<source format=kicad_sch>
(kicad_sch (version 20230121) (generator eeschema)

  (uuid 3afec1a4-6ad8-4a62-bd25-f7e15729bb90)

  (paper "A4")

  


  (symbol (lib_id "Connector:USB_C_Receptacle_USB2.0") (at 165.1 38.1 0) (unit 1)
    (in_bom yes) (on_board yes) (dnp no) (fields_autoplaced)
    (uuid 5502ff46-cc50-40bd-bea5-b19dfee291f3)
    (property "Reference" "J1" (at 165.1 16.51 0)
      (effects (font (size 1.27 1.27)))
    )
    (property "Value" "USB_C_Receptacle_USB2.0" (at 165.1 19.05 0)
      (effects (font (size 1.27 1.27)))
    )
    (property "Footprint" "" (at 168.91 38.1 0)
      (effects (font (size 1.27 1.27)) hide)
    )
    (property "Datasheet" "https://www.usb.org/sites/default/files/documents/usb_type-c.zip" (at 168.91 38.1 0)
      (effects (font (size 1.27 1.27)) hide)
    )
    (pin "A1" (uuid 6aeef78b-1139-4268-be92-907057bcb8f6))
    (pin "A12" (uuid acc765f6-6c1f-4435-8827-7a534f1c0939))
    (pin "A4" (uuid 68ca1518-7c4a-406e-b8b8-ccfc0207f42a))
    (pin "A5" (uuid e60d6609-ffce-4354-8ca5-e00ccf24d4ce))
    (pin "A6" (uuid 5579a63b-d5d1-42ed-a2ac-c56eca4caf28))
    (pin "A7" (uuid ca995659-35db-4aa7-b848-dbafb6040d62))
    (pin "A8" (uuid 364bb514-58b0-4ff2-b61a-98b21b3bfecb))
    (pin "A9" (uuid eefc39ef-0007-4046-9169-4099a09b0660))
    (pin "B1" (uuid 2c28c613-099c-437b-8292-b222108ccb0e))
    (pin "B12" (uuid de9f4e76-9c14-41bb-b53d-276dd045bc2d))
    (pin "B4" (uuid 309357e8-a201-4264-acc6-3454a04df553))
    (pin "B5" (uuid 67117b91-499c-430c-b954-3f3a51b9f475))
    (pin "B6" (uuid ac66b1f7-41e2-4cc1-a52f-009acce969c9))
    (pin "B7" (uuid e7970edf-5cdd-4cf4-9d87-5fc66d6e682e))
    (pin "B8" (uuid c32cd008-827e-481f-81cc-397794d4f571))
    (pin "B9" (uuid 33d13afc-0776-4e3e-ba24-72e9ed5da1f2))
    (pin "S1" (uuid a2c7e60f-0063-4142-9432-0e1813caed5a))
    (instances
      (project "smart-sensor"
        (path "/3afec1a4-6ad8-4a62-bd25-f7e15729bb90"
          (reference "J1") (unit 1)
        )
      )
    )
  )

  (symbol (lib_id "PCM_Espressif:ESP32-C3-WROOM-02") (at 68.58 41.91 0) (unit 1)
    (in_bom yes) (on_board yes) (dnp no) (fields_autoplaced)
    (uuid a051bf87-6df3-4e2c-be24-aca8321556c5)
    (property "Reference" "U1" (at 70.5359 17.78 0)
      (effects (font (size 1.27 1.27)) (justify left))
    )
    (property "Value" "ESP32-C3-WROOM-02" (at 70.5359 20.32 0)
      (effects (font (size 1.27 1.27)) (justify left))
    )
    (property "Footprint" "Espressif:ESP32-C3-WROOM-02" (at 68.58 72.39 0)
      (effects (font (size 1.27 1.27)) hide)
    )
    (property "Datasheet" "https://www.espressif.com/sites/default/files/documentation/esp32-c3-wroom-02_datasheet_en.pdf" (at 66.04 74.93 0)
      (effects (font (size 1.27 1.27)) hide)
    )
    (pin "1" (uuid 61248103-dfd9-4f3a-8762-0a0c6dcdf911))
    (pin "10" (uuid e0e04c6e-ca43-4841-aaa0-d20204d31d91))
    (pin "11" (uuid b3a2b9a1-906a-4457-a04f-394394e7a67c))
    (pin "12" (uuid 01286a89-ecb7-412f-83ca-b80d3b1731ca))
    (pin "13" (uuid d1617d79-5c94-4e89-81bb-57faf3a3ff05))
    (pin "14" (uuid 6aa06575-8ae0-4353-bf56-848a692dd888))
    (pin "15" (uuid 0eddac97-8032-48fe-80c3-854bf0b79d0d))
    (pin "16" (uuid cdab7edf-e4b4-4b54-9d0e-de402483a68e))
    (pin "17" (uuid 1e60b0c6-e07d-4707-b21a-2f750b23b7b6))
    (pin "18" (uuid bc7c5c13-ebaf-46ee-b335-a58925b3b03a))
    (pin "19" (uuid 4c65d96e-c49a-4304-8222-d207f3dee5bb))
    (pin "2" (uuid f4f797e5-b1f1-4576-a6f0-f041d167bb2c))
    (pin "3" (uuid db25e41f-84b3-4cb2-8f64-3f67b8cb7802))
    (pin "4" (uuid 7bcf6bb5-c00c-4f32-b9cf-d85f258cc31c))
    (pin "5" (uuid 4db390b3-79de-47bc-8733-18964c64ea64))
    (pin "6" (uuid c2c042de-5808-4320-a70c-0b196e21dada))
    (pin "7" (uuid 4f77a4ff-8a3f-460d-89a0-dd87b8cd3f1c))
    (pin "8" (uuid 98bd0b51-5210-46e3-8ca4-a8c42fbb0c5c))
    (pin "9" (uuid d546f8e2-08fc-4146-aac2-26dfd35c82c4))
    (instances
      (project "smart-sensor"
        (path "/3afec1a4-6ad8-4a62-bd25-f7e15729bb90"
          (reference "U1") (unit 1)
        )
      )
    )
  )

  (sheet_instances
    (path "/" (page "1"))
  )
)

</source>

____

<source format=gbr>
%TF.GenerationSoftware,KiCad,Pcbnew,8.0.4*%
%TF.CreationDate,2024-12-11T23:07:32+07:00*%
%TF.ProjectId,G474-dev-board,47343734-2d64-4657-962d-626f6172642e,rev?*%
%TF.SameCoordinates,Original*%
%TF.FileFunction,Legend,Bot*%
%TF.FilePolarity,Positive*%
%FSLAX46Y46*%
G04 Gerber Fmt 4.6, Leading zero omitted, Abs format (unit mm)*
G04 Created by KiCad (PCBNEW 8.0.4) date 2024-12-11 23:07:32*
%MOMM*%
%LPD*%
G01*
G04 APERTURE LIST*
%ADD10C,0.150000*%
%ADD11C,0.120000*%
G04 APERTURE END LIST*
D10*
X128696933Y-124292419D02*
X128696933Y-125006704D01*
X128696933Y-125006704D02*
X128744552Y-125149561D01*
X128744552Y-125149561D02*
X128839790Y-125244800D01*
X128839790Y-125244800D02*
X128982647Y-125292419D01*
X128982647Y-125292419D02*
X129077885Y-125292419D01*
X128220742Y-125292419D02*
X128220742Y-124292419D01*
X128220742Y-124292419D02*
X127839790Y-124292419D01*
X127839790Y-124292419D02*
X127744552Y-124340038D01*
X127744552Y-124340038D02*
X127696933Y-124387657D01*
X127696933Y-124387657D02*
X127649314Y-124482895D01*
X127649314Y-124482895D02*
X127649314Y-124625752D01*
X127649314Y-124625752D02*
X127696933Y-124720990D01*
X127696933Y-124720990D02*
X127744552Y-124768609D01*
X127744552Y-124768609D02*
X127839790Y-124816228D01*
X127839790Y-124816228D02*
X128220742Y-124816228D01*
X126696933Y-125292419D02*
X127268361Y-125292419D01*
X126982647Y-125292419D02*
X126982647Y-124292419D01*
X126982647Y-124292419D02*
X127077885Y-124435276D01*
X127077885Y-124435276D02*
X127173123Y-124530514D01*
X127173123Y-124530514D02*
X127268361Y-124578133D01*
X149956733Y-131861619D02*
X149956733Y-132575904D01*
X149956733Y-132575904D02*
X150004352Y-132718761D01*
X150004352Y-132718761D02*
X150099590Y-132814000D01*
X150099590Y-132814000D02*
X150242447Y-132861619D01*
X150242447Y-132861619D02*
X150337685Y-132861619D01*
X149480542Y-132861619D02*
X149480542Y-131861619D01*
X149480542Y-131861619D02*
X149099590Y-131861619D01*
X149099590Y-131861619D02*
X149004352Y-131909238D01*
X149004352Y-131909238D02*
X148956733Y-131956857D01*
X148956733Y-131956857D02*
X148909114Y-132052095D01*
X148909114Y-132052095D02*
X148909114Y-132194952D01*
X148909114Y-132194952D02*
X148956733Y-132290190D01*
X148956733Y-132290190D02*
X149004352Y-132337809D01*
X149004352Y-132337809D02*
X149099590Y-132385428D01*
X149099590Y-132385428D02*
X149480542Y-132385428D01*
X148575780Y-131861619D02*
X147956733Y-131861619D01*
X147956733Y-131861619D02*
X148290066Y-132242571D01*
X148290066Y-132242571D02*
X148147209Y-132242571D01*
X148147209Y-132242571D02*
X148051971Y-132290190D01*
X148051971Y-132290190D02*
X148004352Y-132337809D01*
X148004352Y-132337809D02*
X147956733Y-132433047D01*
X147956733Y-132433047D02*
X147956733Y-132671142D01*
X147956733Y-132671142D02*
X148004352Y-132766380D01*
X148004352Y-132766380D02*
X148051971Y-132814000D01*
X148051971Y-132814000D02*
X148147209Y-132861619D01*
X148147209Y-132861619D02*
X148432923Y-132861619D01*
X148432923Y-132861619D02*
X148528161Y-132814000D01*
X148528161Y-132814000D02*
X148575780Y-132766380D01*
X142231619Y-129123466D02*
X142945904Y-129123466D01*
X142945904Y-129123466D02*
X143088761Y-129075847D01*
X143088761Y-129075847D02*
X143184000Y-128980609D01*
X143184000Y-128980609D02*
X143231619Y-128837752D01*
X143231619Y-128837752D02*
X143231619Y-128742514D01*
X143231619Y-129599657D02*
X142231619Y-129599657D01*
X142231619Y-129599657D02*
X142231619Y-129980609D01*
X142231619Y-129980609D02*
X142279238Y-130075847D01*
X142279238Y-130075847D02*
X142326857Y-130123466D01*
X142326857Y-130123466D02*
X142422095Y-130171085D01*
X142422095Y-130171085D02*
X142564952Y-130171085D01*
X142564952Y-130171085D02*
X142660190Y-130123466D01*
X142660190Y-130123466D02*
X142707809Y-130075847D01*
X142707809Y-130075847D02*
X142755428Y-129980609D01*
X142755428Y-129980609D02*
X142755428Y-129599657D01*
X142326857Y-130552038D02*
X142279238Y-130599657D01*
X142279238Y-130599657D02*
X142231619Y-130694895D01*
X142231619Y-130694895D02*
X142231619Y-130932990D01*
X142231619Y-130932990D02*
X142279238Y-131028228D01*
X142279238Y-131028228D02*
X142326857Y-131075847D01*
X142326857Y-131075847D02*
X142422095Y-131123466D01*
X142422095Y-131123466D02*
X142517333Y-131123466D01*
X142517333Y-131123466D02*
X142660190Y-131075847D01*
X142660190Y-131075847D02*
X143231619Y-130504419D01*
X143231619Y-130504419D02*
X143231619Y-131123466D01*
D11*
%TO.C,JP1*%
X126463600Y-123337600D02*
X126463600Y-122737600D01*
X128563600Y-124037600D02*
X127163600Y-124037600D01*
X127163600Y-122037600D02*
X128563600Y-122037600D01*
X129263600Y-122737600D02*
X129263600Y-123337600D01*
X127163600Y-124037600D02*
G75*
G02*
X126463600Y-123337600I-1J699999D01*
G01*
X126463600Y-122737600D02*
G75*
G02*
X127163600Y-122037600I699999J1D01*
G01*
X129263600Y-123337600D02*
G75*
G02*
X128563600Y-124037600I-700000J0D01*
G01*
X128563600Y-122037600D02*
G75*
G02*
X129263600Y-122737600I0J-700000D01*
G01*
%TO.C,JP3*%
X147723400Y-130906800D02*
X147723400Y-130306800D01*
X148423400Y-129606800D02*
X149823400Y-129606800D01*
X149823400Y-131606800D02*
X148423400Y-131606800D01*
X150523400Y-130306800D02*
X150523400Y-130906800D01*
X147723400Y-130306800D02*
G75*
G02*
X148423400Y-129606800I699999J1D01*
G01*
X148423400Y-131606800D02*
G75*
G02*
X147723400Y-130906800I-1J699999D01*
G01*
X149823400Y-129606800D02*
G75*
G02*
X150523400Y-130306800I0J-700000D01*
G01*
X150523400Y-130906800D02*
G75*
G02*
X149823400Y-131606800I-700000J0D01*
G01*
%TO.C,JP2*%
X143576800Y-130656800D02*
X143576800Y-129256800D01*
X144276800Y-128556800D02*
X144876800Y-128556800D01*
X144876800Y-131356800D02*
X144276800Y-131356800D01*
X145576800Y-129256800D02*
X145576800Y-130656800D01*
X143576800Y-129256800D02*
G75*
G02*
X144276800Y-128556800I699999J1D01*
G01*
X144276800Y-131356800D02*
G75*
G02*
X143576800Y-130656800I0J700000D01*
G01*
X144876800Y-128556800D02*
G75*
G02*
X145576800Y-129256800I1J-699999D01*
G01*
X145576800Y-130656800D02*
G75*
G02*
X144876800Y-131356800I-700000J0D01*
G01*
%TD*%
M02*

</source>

____

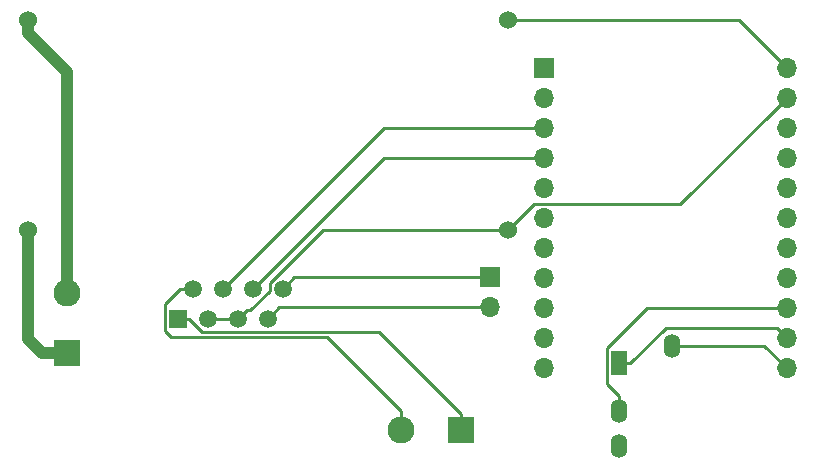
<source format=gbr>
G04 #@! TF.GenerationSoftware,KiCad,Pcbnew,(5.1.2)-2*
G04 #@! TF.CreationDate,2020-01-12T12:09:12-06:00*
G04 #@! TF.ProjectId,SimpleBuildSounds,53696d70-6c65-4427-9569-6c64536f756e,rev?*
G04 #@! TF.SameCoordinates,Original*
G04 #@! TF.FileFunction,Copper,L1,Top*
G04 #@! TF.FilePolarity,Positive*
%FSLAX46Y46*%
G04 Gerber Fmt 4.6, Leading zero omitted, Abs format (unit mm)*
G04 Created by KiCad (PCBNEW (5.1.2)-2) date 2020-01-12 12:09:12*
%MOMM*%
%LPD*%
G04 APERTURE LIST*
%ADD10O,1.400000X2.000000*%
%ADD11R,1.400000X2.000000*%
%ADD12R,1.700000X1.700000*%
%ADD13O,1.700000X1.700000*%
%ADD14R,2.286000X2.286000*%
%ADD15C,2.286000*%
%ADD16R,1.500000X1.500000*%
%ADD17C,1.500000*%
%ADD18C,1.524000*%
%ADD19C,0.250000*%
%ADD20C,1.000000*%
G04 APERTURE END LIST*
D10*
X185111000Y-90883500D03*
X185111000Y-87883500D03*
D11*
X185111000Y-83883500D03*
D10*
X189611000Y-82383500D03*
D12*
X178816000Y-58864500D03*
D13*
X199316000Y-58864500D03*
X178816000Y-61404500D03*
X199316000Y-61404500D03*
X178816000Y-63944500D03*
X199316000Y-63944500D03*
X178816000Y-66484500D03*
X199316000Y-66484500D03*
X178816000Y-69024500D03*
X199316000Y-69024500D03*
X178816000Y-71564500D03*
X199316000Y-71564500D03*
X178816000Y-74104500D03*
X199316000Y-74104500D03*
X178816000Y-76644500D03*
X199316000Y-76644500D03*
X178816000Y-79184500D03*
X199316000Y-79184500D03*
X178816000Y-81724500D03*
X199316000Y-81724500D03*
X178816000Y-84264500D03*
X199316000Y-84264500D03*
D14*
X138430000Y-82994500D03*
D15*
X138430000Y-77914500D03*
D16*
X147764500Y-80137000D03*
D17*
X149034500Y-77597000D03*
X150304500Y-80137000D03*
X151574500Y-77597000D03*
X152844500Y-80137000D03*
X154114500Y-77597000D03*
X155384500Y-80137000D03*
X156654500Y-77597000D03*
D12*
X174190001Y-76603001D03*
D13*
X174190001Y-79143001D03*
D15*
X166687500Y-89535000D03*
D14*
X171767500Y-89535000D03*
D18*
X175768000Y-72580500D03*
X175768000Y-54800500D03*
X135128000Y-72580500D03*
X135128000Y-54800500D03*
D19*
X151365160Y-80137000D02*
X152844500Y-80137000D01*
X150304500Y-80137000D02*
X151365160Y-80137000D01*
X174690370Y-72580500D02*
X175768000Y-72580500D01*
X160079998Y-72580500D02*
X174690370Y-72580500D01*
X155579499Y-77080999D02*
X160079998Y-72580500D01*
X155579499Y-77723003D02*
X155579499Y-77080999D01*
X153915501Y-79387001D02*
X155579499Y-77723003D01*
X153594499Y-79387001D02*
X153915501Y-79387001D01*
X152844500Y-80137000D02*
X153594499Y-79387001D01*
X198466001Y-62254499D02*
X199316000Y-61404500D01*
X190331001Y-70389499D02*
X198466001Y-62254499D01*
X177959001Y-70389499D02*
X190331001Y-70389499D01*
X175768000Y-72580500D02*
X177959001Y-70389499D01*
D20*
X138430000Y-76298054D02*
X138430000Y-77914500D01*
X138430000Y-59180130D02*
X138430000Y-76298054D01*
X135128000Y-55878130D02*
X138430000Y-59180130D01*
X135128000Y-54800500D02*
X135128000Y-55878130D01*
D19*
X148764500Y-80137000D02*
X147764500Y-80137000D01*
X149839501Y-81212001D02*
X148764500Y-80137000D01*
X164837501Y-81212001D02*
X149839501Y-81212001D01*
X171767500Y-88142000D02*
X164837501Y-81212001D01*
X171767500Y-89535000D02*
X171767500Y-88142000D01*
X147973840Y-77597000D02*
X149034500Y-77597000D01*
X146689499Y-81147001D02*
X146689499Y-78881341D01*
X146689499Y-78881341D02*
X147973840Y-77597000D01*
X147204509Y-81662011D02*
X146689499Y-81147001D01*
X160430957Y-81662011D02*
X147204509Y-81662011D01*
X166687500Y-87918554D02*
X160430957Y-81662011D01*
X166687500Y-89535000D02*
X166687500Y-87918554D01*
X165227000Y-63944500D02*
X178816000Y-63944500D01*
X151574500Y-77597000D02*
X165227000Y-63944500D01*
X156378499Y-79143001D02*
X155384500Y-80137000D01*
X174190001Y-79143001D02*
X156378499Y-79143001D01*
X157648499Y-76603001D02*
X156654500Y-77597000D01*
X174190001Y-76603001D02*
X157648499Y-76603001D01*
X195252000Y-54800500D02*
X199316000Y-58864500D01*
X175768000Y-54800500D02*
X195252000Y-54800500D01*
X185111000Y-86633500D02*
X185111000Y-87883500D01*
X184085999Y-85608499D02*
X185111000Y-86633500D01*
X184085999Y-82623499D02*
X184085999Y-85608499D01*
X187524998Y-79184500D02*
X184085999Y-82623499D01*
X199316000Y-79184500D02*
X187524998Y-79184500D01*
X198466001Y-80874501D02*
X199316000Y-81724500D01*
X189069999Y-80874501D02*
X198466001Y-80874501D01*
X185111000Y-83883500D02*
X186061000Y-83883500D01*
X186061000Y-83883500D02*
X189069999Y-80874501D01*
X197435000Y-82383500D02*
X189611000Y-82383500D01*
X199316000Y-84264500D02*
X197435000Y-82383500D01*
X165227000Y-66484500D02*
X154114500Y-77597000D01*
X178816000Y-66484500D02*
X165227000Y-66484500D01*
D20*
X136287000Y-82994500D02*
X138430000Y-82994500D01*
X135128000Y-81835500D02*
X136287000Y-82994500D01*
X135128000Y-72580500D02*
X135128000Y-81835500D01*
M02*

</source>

____

** DIRECTIONS **
Go through the entries and filter for lines holding the word "Original"; copy each match.

** TASK OUTPUT **
%TF.SameCoordinates,Original*%
G04 #@! TF.SameCoordinates,Original*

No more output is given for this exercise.